[Stored data]
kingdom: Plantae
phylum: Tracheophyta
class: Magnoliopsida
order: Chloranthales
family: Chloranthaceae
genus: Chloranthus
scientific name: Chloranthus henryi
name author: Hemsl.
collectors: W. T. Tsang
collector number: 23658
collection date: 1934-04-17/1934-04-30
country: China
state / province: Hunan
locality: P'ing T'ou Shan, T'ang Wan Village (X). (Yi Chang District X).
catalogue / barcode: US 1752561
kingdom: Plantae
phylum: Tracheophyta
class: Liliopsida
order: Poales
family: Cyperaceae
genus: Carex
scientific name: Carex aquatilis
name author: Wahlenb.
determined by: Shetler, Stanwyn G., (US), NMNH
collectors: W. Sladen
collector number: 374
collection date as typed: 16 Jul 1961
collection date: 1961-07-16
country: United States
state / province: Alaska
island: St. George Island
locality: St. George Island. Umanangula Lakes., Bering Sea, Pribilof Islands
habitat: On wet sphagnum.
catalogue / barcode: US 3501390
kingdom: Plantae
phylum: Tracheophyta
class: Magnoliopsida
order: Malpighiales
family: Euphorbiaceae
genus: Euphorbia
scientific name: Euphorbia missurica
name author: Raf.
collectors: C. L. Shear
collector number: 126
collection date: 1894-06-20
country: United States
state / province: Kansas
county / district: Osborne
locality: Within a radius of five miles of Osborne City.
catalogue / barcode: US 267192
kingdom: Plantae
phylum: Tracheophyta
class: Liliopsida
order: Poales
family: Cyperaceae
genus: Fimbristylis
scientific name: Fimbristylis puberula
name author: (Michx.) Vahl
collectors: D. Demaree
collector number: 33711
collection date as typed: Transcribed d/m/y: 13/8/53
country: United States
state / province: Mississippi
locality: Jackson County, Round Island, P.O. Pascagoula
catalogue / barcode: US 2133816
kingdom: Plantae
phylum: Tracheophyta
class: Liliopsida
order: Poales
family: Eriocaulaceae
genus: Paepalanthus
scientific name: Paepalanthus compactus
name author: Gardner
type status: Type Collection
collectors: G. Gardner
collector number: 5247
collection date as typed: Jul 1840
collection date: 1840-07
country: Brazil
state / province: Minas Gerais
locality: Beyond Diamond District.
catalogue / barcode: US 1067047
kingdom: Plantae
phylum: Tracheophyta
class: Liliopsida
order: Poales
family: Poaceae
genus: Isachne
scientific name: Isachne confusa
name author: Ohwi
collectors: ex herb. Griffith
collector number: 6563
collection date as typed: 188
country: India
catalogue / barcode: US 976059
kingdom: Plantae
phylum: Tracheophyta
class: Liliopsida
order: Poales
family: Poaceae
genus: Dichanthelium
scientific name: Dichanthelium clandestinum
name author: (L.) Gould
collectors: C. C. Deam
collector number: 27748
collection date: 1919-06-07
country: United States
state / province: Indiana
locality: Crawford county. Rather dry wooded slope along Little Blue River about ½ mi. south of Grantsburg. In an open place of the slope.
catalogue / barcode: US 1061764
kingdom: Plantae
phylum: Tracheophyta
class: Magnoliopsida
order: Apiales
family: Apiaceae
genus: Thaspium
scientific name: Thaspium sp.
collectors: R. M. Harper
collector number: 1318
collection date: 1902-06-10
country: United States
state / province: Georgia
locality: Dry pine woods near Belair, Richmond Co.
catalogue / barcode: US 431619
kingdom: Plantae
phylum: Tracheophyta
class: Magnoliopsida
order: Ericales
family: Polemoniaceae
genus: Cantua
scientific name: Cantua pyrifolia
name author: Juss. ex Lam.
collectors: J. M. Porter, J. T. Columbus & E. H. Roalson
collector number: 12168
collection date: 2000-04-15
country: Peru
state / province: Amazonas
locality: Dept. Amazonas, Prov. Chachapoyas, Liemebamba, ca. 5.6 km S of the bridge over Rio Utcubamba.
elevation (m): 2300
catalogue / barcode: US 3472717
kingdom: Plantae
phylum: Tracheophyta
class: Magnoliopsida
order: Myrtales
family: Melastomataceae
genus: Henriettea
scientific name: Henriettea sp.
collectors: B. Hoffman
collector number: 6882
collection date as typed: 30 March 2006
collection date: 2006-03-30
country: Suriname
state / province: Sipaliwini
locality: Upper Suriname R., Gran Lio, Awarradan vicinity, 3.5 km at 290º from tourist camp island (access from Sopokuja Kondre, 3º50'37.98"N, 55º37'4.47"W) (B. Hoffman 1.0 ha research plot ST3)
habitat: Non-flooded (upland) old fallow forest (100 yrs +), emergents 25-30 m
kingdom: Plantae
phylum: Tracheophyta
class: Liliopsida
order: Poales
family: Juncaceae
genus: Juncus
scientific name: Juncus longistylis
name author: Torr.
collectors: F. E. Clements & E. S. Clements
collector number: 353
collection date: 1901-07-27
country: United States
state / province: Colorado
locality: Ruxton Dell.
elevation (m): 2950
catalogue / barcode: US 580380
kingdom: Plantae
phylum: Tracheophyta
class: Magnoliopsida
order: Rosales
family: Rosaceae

▸ **To do**:
Count how many lines in the rows above contain the string "barcode", matching case exactly, and reply with the number alone.

▸ **Answer in full**:
10